BEGIN EXTRACT PROVIDED
One Scaffold, Three Binding Modes: Novel and Selective Pteridine Reductase 1 Inhibitors Derived from Fragment Hits Discovered by Virtual Screening

Chidochangu P. Mpamhanga; Daniel Spinks; Lindsay B. Tulloch; Emma J. Shanks; David A. Robinson; Iain T. Collie; Alan H. Fairlamb; Paul G. Wyatt; Julie A. Frearson; William N. Hunter; Ian H. Gilbert; Ruth Brenk

doi:10.1021/jm900414x

One Scaffold, Three Binding Modes: Novel and Selective Pteridine Reductase 1 Inhibitors Derived from Fragment Hits Discovered by Virtual Screening

Chidochangu P. Mpamhanga, Daniel Spinks, Lindsay B. Tulloch, Emma J. Shanks, David A. Robinson, Iain T. Collie, Alan H. Fairlamb, Paul G. Wyatt, Julie A. Frearson, William N. Hunter, Ian H. Gilbert, Ruth Brenk

Research output: Contribution to journal › Article › peer-review

90 Citations (Scopus)
END EXTRACT PROVIDED
BEGIN DATA EXTRACT
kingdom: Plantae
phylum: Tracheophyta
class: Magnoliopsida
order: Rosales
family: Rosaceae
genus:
END DATA EXTRACT
## ACTIVITIES
1. According to the publication record, how many Scopus citations does the article have?
2. From the publication record, return everything from "doi:10.1021/jm900414x" down to "90 Citations (Scopus)".
The data has no connection to the publication record.

## ANSWER SECTION
1. 90

2.
doi:10.1021/jm900414x

One Scaffold, Three Binding Modes: Novel and Selective Pteridine Reductase 1 Inhibitors Derived from Fragment Hits Discovered by Virtual Screening

Chidochangu P. Mpamhanga, Daniel Spinks, Lindsay B. Tulloch, Emma J. Shanks, David A. Robinson, Iain T. Collie, Alan H. Fairlamb, Paul G. Wyatt, Julie A. Frearson, William N. Hunter, Ian H. Gilbert, Ruth Brenk

Research output: Contribution to journal › Article › peer-review

90 Citations (Scopus)